What to do during email bombing
Email bombing is a sudden flood of hundreds or thousands of messages. It may be harassment, but it can also hide one important alert about a bank transfer, store order, password reset, or account takeover. Do not mass-delete the flood first.
- Search the inbox for words such as order, receipt, password, security, verification, payment, and login.
- Check bank, PayPal, shopping, crypto, cloud, Microsoft, Google, and Apple accounts from official apps or websites.
- Save a few sample messages if you need to report abuse.
- Create filters after you confirm there is no hidden transaction or login alert.
What if you clicked a spam email?
If you clicked a link, opened an attachment, replied, called a phone number, entered a password, or paid money, move to the action-based guide: Is Spam Email Dangerous? Risks and What to Do After a Click. That page separates low-risk opening from high-risk clicks, attachments, credentials, and payment mistakes.
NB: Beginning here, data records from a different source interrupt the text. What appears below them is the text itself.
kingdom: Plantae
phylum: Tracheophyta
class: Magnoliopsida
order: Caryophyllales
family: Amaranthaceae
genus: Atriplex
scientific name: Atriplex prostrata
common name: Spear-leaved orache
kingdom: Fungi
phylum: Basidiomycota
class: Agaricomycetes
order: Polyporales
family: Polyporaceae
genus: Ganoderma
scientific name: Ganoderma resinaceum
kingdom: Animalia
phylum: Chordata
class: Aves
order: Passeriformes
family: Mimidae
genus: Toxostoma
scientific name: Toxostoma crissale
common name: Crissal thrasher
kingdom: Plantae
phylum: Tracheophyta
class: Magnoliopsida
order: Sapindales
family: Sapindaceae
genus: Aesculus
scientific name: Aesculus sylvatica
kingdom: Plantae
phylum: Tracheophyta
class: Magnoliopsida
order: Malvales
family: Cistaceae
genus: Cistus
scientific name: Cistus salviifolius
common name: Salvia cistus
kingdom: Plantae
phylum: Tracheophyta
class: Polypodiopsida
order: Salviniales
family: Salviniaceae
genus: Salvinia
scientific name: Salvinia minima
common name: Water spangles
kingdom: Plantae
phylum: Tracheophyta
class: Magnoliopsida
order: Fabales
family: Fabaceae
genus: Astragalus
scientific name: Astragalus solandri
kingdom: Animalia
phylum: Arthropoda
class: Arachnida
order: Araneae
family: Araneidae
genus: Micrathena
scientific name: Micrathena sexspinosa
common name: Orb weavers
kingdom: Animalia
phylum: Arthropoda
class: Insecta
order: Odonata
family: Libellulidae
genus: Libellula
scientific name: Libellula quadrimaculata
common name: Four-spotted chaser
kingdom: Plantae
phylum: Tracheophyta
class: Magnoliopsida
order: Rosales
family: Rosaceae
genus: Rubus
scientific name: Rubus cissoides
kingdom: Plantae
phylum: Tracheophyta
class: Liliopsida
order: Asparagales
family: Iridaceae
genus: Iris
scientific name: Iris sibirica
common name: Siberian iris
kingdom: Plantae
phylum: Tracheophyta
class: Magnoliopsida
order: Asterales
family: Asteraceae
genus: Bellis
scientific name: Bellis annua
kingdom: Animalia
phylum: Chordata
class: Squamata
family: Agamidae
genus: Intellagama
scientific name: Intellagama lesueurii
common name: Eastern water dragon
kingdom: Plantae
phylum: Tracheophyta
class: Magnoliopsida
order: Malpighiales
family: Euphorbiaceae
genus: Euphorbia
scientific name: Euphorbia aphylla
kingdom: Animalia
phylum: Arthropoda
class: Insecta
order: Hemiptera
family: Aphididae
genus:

Long-term spam prevention checklist
- Use a separate alias for shopping, newsletters, forums, and downloads.
- Keep your main email private on public websites and social profiles.
- Use unique passwords so a breached site does not expose your email account.
- Turn on two-factor authentication for email before other accounts.
- Review account recovery settings every few months.
- Keep your browser and mail app updated.
- Check suspicious links or attachments before opening them with the Gridinsoft Online Virus Scanner.
FAQ
Can I block all spam emails permanently?
No. You can reduce spam and make filtering stronger, but spam senders rotate domains, lists, and spoofed addresses. Reporting, filters, aliases, and account security work better than relying on one block list.
Is it safe to unsubscribe from spam?
Only unsubscribe from legitimate newsletters or services you recognize. For unknown spam, use the mail app’s spam or phishing report button instead.
Why do blocked senders keep coming back?
The sender address may be spoofed or rotated. Use filters for patterns, report the messages, and avoid replying or clicking anything that confirms your address is active.
Should I delete spam immediately?
For ordinary spam, reporting then deleting is fine. During email bombing, search for hidden account, payment, and password-reset alerts before deleting the flood.